**** THE DATA

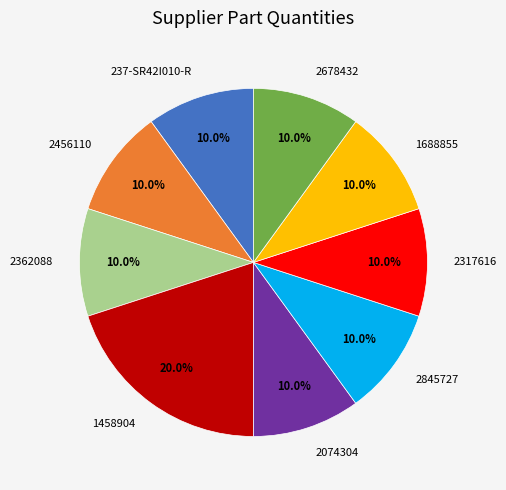

What percentage do 2074304 and 2362088 together represent?

20.0%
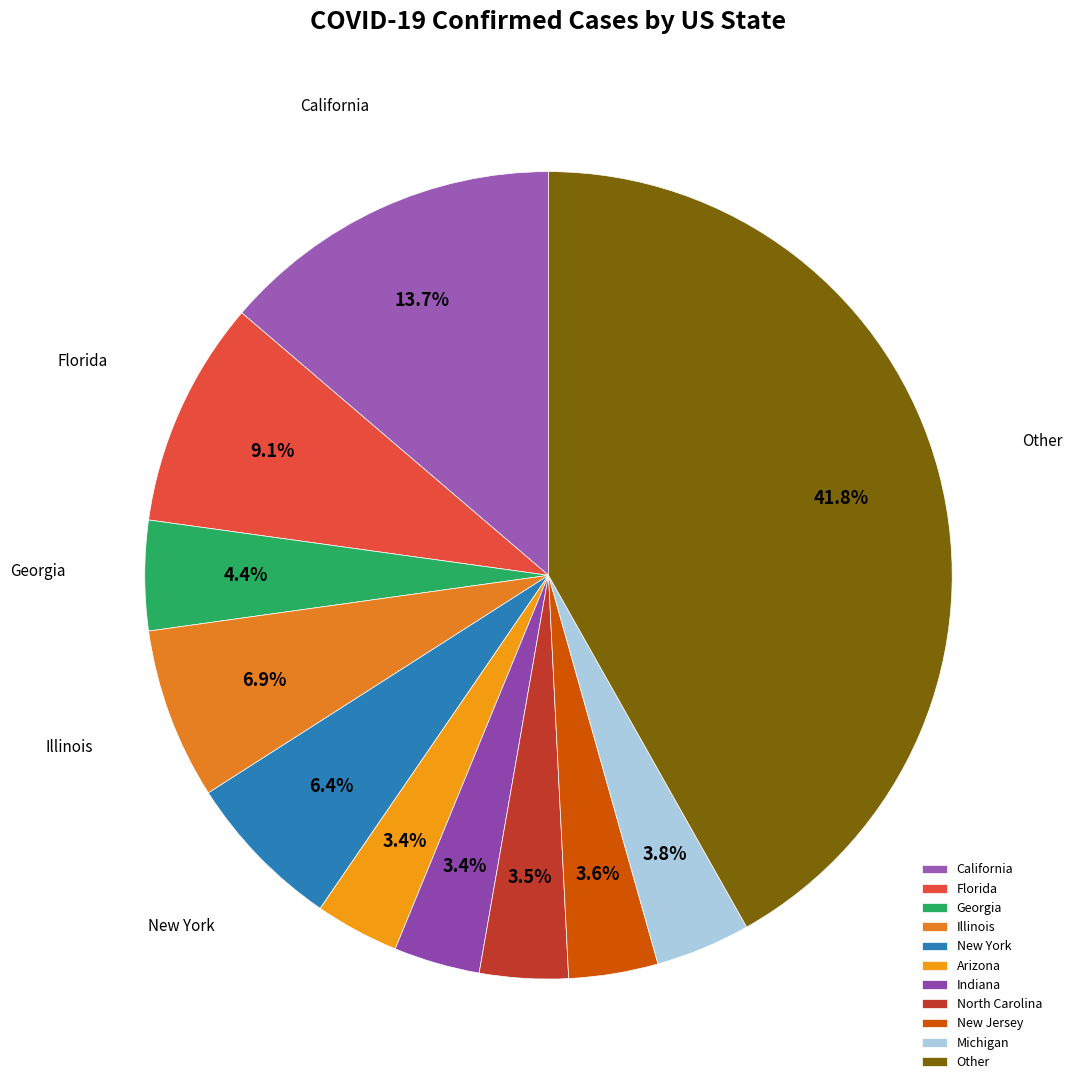

To the nearest percent, what is the difference between the largest and smallest slice percentages?

38%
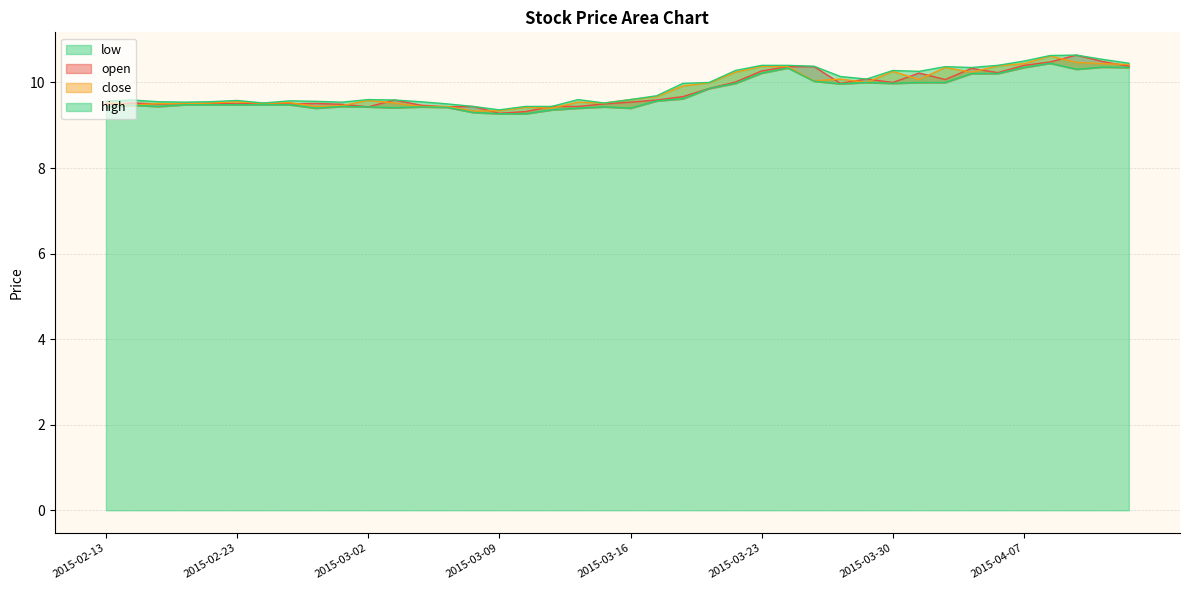

True or false: low has a value of 14.7 at 2015-02-13.

False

********

**THE TASK**
Rewrite all the lines above, replacing "slice" with "wedge" and changing nothing else. Leave the pictures out.

**YOUR RESPONSE**
What percentage do 2074304 and 2362088 together represent?

20.0%

To the nearest percent, what is the difference between the largest and smallest wedge percentages?

38%

True or false: low has a value of 14.7 at 2015-02-13.

False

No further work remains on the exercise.